Speaker
Description
In any application where a radiation detector is utilized in a mixed radiation field, there is an inherent issue of separating the signal from the background. This research focuses on the separation of neutron and gamma-ray events in a liquid scintillator. The standard solution to this issue leverages the fact that the secondary particles generated in neutron and photon interactions are different; the former being nuclear recoils, typically protons in organic scintillators, and the latter being electrons or positrons in the case of pair production. The charge deposition characteristics of these secondary particles provide the basis for Pulse Shape Discrimination (PSD) as a means of event classification.
The work presented focuses on the development of a machine learning algorithm for use in the problem of pulse shape discrimination. The signals generated from gamma ray and neutron interactions inside the liquid scintillator used are comprised of three characteristic scintillation decay times: 3.16 ns, 32.3 ns, and 270 ns. The proportion of scintillation light generated from these three characteristic times is dictated by the stopping power of the particle traversing the scintillator, generating distinguishable signals for photon interactions relative to neutron interactions. Typically PSD is performed by allowing two different charge collection windows and comparing the amount of charge collected in both; tail-to-total integration. This work utilizes current generation machine vision algorithms for the task of event classification, where the PMT output from the scintillator will be utilized as the input to the machine vision algorithm. Current generation algorithms allow for feature extraction performed simultaneously at differing spatial extents, which enables the algorithm to extract valuable information about the signal from all three time scales present in the scintillator, 3, 30, and 300 ns. This new application of machine vision algorithms will be coupled with a current generation digitizer operating with 12 bit precision and sampling at 3.2 GS/s. This opens up the possibility of utilizing information from the rising edge of the signal, which is on the order of a few nanoseconds.

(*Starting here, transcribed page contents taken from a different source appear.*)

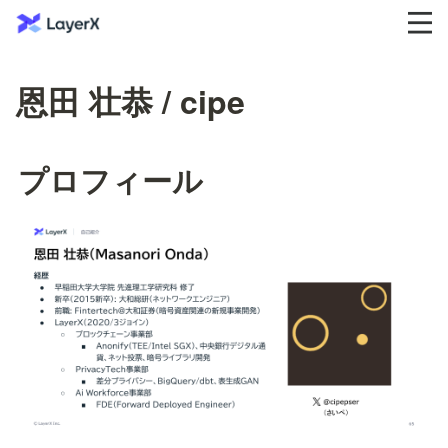
恩田 壮恭 / cipe
プロフィール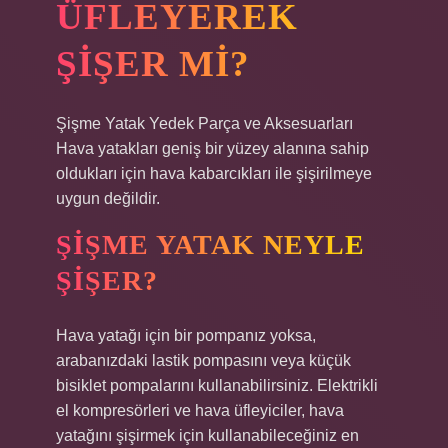
ÜFLEYEREK
ŞIŞER MI?
Şişme Yatak Yedek Parça ve Aksesuarları
Hava yatakları geniş bir yüzey alanına sahip
oldukları için hava kabarcıkları ile şişirilmeye
uygun değildir.
ŞIŞME YATAK NEYLE
ŞIŞER?
Hava yatağı için bir pompanız yoksa,
arabanızdaki lastik pompasını veya küçük
bisiklet pompalarını kullanabilirsiniz. Elektrikli
el kompresörleri ve hava üfleyiciler, hava
yatağını şişirmek için kullanabileceğiniz en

Training of this algorithm was performed in a supervised manner, which requires that labeled sets of data be provided for the algorithm to learn from. Any improperly labeled data utilized, diminishes the performance of the algorithm, making correctly labeled data paramount to success. Performing this for neutron and gamma-ray events in the scintillator is quite difficult due to the complications mentioned for event classification. The solution used in this project is to utilize an isotopic source of neutrons, PuBe. The PuBe source produces prompt gamma rays in conjunction with neutrons in some decays, with energies greater than 4 MeV. These prompt gamma rays can serve as an event trigger for detection of neutrons in a secondary detector, providing relative certainty that detected events within an appropriate time window are indeed neutron events. Producing a high degree of purity in the training data.